[Stored data entries]
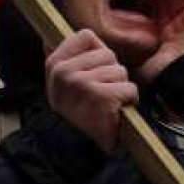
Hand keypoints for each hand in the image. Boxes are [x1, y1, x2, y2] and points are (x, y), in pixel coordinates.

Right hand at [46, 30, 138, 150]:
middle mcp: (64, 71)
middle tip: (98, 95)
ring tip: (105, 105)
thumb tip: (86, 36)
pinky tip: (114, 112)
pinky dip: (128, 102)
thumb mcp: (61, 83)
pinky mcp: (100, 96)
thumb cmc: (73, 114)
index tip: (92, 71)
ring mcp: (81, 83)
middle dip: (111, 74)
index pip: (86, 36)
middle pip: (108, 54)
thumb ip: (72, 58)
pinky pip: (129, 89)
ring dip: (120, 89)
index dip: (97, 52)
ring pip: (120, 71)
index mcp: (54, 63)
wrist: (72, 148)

==

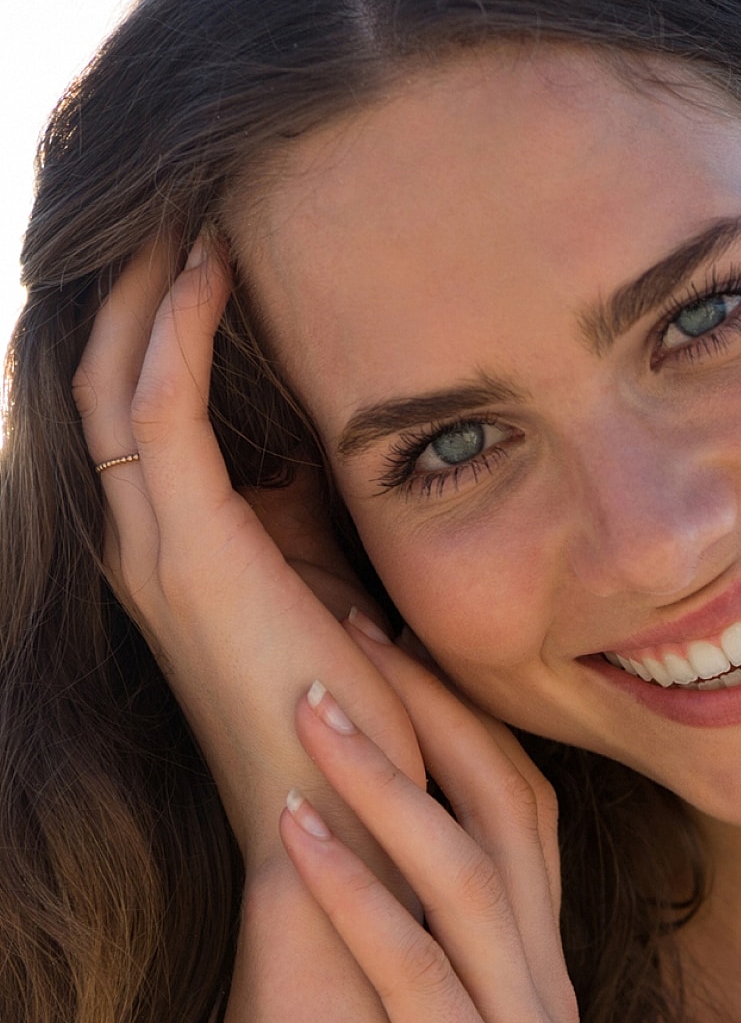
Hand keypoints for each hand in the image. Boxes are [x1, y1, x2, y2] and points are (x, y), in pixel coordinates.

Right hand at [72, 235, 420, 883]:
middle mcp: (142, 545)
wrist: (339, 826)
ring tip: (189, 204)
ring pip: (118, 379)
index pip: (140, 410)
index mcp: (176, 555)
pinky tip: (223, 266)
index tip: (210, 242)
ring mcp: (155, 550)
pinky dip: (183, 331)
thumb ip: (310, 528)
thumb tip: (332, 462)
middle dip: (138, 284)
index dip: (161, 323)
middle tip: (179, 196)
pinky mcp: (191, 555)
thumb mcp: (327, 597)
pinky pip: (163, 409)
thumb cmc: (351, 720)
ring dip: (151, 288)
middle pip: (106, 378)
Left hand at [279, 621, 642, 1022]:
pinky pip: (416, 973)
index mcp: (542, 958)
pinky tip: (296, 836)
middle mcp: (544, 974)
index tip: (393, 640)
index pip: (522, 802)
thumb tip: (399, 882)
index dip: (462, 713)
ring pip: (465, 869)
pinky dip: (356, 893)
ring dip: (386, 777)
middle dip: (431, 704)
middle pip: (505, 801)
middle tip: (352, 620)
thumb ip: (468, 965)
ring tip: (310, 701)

**DESCRIPTION OF THE TASK**
Transcribe the records above from the line holding "index mcp: (542, 958)" down to the line holding "ring tip: (310, 701)", inclusive, without adding anything.

**WRITTEN ANSWER**
index mcp: (542, 958)
pinky tip: (296, 836)
middle mcp: (544, 974)
index tip: (393, 640)
index pip: (522, 802)
thumb tip: (399, 882)
index dip: (462, 713)
ring pip: (465, 869)
pinky dip: (356, 893)
ring dip: (386, 777)
middle dip: (431, 704)
middle pip: (505, 801)
middle tip: (352, 620)
thumb ip: (468, 965)
ring tip: (310, 701)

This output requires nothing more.